E' un invito a non lasciarsi condizionare la vita da eventuali preoccupazioni e a placare con il canto i timori che ci assalgono. L'espressione pare sia stata incisa sulla parete di una trincea durante la prima guerra mondiale da un soldato al fronte: l'ufficiale e scrittore Piero Jahier la riportò come epigrafe in una raccolta, Canti del soldato (Milano, 1919). Jahier, nella prefazione firmata con lo pseudonimo di Pietro Barba, riferisce di un «buon consiglio che un fante compagno aveva graffiato nella parete della dolina: Canta che ti passa».
La musica in effetti rappresenta il mezzo per eccellenza attraverso cui ci si può rilassare, ed è anche il modo più adatto per esprimere le emozioni, i dubbi e le difficoltà quotidiane che non si riescono ad esternare o a confidare.
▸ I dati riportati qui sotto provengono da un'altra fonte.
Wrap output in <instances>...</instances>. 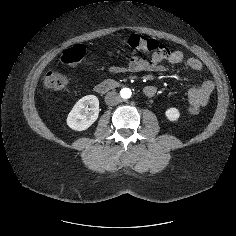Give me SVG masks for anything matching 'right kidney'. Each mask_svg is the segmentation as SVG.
<instances>
[{"mask_svg": "<svg viewBox=\"0 0 236 236\" xmlns=\"http://www.w3.org/2000/svg\"><path fill=\"white\" fill-rule=\"evenodd\" d=\"M99 100L95 95L81 98L72 108L67 117V125L76 131L89 128L98 118Z\"/></svg>", "mask_w": 236, "mask_h": 236, "instance_id": "obj_1", "label": "right kidney"}]
</instances>
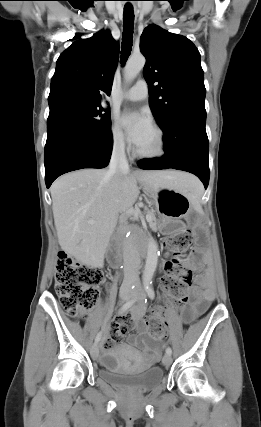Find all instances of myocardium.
<instances>
[{"instance_id":"myocardium-1","label":"myocardium","mask_w":261,"mask_h":427,"mask_svg":"<svg viewBox=\"0 0 261 427\" xmlns=\"http://www.w3.org/2000/svg\"><path fill=\"white\" fill-rule=\"evenodd\" d=\"M153 131L156 134L157 145L156 149L152 152H142L139 149L135 150V155L141 159L153 160L164 156L166 153V141L164 132L159 127H153Z\"/></svg>"}]
</instances>
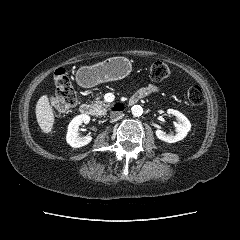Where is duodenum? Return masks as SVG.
Wrapping results in <instances>:
<instances>
[{
  "label": "duodenum",
  "instance_id": "obj_1",
  "mask_svg": "<svg viewBox=\"0 0 240 240\" xmlns=\"http://www.w3.org/2000/svg\"><path fill=\"white\" fill-rule=\"evenodd\" d=\"M142 97L135 93L133 96L130 97V99L128 100V105L131 106V105H134L136 104ZM116 108L118 109V111H122L124 109V104H117L116 105ZM80 111L82 114H85V115H91L93 113V109L92 107L87 104V103H83L81 104L80 106Z\"/></svg>",
  "mask_w": 240,
  "mask_h": 240
}]
</instances>
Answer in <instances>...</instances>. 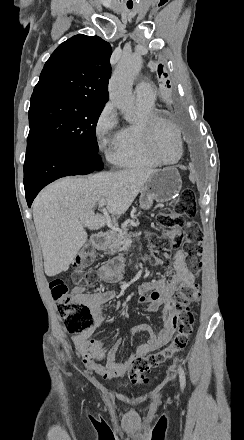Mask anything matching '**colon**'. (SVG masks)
<instances>
[{"instance_id": "colon-1", "label": "colon", "mask_w": 244, "mask_h": 440, "mask_svg": "<svg viewBox=\"0 0 244 440\" xmlns=\"http://www.w3.org/2000/svg\"><path fill=\"white\" fill-rule=\"evenodd\" d=\"M197 215L196 196L193 190L185 189L172 210L166 209L158 214L157 224L160 229L168 232L162 236L153 235L150 244L157 254V262H168V251L182 248L188 270L194 276H200L202 264V237L203 232L197 223H188L186 219H193ZM81 263H76V272H85L94 264V251L92 248H83ZM96 280L90 272L85 282L94 283ZM49 289L53 300L57 303L61 316L68 314L67 327L72 330V319H91L93 313L88 304H75L69 292L66 281L54 278L49 282ZM200 288L196 285L183 286L176 295V302L171 306L173 311L171 322L175 334L170 343L159 352L148 353L132 360L130 365V379L135 382H145L146 372L160 367L175 354L184 350L192 334L194 315L191 303L199 301Z\"/></svg>"}]
</instances>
Non a caso la musica è impiegata anche in campo medico in quanto ottimo rimedio per tenere in contatto l’io con l'inconscio di Freud, impiegando la comunicazione non verbale. In realtà già nell'antichità la funzione terapeutica del canto era nota e ha ispirato miti come quelli del cantore Orfeo o autori come F. Petrarca che, nel suo Canzoniere, dichiara “Perché cantando il duol si disacerba".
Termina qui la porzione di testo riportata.